When God Missed Parent’s Day
MAY 27, 2021
When a parent doesn’t show up on an important day, it’s a big deal.
I learned this in third grade. My friend Derick had a difficult relationship with his father. His parents were divorced and meaningful time with his dad was something Derick valued more than anything. Even as a third grader I knew this because of how much he talked about his dad and how amazing he was. So when Parent’s Day rolled around, Derick was bouncing off the walls because his dad promised he would be there. Unfortunately, that promise wasn’t kept. I watched joy turn to sorrow and then to a complete emotional breakdown. Derick was inconsolable and his mom had to take him home early.
There have been so many times in my life that I’ve felt like my friend Derick. Not because my earthly parents didn’t show up but because I felt like my heavenly father was a no-show on some of the days I needed him the most. Even typing this is difficult because it disrupts my foundational belief that God is always good. How can I know this at my core in one hand and feel the complete opposite in the other? Is this okay? Is this healthy? Does this mean I don’t love or trust God? Grace, yes, yes, and no.
Grief is real, but grace makes it bearable.
On those days and seasons when you’ve pleaded with God, begged, expected Him to bring a miracle or at least clarity and all that came were dark clouds, grace is a necessity. Grace allows us to be honest without fear and hopeful through the seemingly hopeless. Jesus’ life, death, and resurrection not only offers saving grace, it offers functional grace for the day in, day out rigors of life. We see this in Jesus’ interaction with Mary and Martha at Lazarus’ death. They are both brutally honest when Jesus arrives. “Lord, if you had been here, my brother would not have died.” Essentially saying, “Where were you? Why didn’t you show up?” Is this response to Jesus okay? Based on His response, it’s not only okay but it’s welcomed. “When Jesus saw her weeping, and the Jews who had come with her also weeping, he was deeply moved in his spirit and greatly troubled…Jesus wept” (John 11:33, 35).
Jesus didn’t reject their feelings of grief, instead, he related to them and assured them of His ability to restore life. Mary and Martha realize one of the most difficult aspects of the Christian faith; although God’s plans and purposes were very different than their desires, it didn’t mean He was a no-show. “Jesus said to her, ‘Did I not tell you that if you believed you would see the glory of God?’ So they took away the stone. And Jesus lifted up his eyes and said, ‘Father, I thank you that you have heard me. I knew that you always hear me, but I said this on account of the people standing around, that they may believe that you sent me.’ When he had said these things, he cried out with a loud voice, ‘Lazarus, come out.’ The man who had died came out, his hands and feet bound with linen strips, and his face wrapped with a cloth.

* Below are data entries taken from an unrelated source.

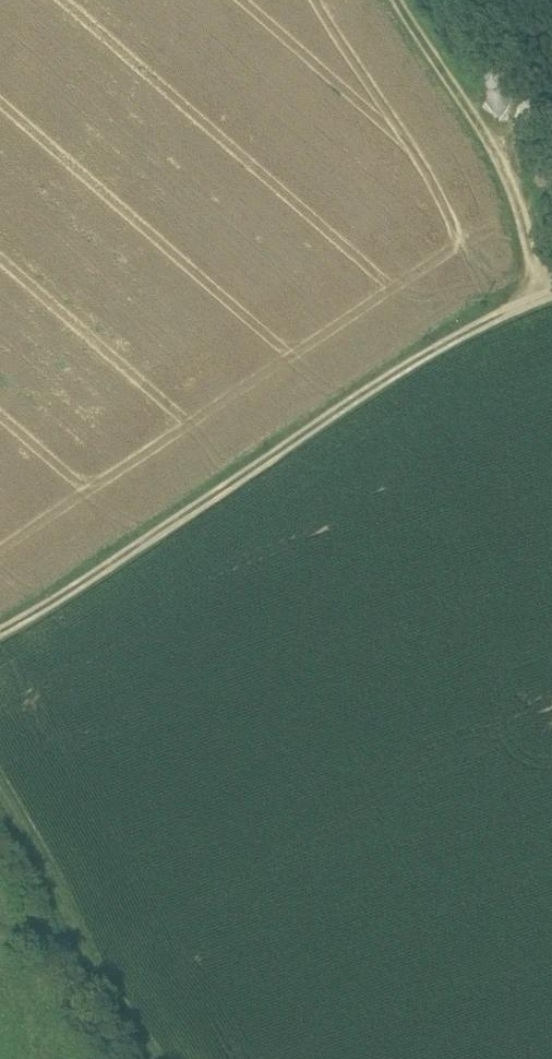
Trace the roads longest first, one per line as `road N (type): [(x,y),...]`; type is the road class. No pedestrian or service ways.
road 1 (track): [(551,290),(415,355),(73,589),(0,627)]
road 2 (track): [(539,295),(500,156),(403,0)]
road 3 (track): [(0,787),(93,966),(153,1058)]

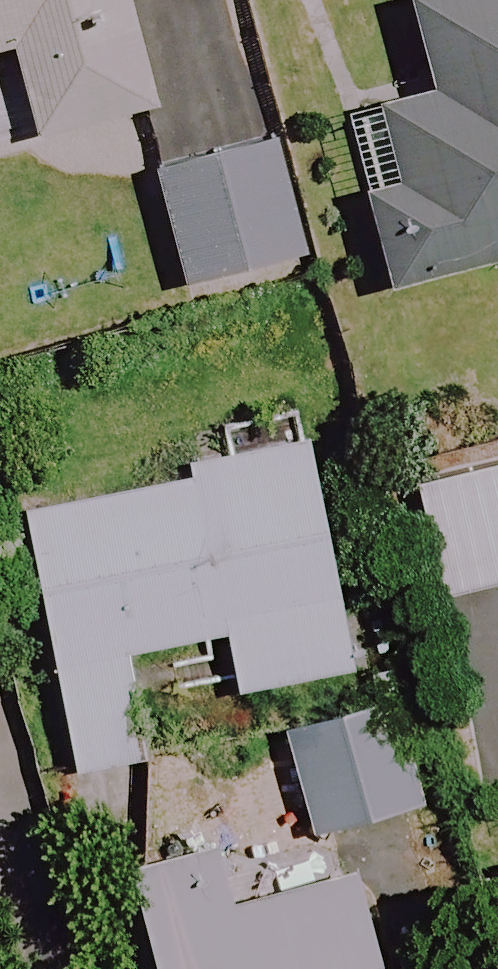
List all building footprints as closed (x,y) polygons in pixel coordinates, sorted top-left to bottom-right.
[(149,108),(120,0),(0,0),(0,51),(6,50),(30,140),(149,108)] [(357,188),(383,289),(497,259),(497,0),(403,0),(397,2),(419,89),(354,105),(374,183),(357,188)] [(258,124),(143,151),(175,286),(290,258),(258,124)] [(343,672),(296,449),(12,510),(69,776),(138,762),(115,656),(215,635),(228,697),(343,672)] [(410,484),(436,598),(497,584),(497,464),(410,484)] [(409,808),(380,706),(275,736),(304,838),(409,808)] [(343,879),(135,930),(145,968),(365,968),(343,879)]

Jesus said to them, ‘Unbind him, and let him go’” (John 11:40-44).
God, in His greatness and purpose, has created us as emotional beings. Sometimes it feels like the church often forgets this or attempts to minimize it because it requires us admitting, “I don’t know” to some very painful questions. When I express my anger, frustration, even feelings of abandonment with God, does it mean I’ve stopped trusting Him or love Him less? On the contrary, when we are able to sit with and accept the reality of these emotions without fear of rejection, it actually points to a healthy faith and a deeply intimate relationship. We actually see this is Martha’s two-fold response to Jesus. On the backend of her feelings about Him not showing up before her brother dies, she says, “But even now I know that whatever you ask from God, God will give you” (John 11:22). Emotional honesty met with a deep-seated faith. Being honest with God on an emotional level shows our humanity and invites God to speak into it…and He does, time and time again. “I haven’t left you. I haven’t abandoned you. I grieve with you. You are not alone. You are my child, and I love you.” Like Mary and Martha, as long as we are willing to hear His truth that speaks over our feelings, we are in a safe space to come to God with brutal honesty, knowing that instead of a slap on the wrist, He will meet us with open arms and a loving embrace. It might not always feel like it, but God has never missed a Parent’s Day.